A Chinook helicopter carrying six U.S.-led coalition crew and 25 Afghan troops was destroyed by a fire after making a hard landing near the Pakistan border, the U.S. military said Thursday. No one was hurt.

The accident came as the massive, twin-rotor chopper was rushing troops to combat militants near Spin Boldak, a town close to the border with Pakistan, a military statement said. It said hostile fire was not involved.

“It made a hard landing because it hit the ground hard, due in part because of reduced visibility caused by debris and dust thrown up from the ground by the helicopter’s rotors,” U.S. military spokesman Lt. Col. Jerry O’Hara said. “Because of the force of the landing, a fire ensued, which destroyed the aircraft.”

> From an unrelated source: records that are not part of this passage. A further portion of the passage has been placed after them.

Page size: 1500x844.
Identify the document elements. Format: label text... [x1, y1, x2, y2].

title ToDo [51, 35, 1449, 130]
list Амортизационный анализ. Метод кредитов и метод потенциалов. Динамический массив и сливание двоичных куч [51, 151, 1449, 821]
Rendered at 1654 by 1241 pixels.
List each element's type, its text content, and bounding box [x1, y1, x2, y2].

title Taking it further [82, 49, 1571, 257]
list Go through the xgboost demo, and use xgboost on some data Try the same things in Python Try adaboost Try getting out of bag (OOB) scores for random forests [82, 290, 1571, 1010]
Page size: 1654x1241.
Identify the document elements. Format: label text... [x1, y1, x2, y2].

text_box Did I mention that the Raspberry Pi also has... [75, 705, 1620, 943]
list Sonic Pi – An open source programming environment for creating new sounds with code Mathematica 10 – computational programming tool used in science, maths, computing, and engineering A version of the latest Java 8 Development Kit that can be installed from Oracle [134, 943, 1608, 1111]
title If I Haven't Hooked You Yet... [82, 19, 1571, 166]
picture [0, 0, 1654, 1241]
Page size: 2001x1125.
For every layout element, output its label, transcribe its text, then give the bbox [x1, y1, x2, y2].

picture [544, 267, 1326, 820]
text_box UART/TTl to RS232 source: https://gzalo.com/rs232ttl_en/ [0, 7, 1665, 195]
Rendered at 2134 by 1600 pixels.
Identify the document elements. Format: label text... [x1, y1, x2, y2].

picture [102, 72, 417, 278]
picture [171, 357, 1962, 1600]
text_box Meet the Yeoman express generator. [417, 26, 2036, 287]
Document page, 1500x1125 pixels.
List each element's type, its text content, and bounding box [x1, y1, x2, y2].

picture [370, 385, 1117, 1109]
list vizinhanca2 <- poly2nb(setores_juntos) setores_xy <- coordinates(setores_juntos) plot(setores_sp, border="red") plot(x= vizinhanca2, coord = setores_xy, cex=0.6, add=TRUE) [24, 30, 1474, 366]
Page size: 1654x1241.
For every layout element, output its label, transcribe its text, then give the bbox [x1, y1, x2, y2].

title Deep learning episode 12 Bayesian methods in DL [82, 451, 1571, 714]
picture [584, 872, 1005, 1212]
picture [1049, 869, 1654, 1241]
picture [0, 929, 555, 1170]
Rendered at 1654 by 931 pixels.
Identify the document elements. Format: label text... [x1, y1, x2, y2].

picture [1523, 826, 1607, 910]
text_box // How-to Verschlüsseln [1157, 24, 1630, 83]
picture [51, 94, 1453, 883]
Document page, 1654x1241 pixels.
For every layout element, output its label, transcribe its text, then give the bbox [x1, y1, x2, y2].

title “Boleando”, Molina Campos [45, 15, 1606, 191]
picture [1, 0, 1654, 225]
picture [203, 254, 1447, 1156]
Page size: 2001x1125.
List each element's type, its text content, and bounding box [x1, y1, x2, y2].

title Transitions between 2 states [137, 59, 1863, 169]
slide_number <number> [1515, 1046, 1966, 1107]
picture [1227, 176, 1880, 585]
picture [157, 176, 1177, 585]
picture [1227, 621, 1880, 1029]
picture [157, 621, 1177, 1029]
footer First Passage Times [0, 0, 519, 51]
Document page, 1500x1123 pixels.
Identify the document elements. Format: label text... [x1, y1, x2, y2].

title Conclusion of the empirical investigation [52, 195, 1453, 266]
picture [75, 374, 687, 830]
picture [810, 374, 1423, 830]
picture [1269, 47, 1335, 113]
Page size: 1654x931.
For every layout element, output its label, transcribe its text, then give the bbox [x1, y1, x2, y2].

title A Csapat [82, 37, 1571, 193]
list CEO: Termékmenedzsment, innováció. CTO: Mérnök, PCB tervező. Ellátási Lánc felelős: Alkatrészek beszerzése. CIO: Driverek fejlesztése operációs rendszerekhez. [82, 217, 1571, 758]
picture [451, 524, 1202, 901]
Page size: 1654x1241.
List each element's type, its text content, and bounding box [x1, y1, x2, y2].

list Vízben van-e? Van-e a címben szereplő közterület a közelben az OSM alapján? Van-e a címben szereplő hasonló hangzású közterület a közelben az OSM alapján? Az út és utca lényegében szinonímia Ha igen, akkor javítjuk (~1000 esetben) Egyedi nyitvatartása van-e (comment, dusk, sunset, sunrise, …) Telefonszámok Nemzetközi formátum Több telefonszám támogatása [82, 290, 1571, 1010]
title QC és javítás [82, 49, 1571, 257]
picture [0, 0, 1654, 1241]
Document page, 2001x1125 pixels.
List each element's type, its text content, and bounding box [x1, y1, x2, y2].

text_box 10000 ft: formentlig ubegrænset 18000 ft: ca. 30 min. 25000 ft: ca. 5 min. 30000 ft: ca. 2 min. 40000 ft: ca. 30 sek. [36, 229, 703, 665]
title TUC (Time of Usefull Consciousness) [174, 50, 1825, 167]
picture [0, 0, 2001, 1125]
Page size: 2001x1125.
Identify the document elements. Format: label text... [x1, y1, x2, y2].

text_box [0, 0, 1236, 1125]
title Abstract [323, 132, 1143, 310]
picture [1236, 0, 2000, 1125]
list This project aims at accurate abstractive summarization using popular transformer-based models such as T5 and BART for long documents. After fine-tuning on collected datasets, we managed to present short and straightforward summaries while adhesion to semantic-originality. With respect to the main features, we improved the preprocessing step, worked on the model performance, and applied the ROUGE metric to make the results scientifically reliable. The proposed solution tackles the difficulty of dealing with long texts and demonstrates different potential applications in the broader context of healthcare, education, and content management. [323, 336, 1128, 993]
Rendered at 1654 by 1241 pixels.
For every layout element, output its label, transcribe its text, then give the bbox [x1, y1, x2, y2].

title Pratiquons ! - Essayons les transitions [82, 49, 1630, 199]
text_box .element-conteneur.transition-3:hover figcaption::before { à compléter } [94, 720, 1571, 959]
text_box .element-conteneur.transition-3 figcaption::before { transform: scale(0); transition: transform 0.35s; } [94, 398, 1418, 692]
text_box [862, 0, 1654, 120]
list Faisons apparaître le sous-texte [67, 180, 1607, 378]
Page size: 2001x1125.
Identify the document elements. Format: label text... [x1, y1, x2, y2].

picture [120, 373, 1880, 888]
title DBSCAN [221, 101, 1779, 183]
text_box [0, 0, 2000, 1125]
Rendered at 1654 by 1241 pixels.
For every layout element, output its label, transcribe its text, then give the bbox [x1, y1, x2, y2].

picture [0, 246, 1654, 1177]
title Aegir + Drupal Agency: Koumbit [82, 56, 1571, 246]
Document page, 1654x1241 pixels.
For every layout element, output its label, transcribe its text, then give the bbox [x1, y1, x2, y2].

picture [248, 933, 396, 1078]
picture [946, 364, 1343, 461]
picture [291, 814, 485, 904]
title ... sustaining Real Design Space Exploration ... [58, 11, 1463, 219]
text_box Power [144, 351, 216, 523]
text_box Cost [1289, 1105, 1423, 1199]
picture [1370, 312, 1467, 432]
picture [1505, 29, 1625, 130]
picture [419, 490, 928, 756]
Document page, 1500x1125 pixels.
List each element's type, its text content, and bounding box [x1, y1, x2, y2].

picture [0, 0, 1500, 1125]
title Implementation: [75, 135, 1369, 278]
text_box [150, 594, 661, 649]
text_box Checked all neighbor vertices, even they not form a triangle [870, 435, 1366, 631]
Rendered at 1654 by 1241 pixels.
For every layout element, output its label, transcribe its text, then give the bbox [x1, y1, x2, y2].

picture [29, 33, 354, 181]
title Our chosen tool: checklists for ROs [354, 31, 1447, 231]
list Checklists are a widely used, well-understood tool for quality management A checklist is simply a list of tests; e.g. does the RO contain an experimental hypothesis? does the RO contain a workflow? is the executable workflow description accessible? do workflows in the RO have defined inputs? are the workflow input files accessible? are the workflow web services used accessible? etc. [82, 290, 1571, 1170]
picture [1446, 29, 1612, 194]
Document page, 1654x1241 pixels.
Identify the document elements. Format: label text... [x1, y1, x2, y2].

He said there were no casualties among the six crew members or the 25 coalition troops on board. But another spokeswoman, Lt. Cindy Moore, said the troops were Afghan, not coalition.

Both O’Hara and Moore declined to identify the nationality of the six crew members.

The accident comes a month after a Chinook that had been modified for special forces operations was shot down in eastern Kunar province, also near the border with Pakistan, killing all 16 U.S. forces on board.

In April, 15 U.S. service members and three American civilians were killed when their Chinook went down in a sandstorm while returning to the main U.S. base at Bagram.

In a separate statement Thursday, the military released the findings of an investigation into the cause of that crash. It said “the aircraft encountered a severe dust storm with winds over 45 knots that caused the pilots to lose outside visibility.”

“They were transitioning to instrument flight procedures when they became spatially disoriented and over-controlled the aircraft,” it said.

The statement said the 18 on board comprised five Army crew members, six Army soldiers, one Marine, two Army National Guard soldiers, one Army Reserve Soldier, and three civilian contractors with KBR, formerly known as Kellogg, Brown & Root.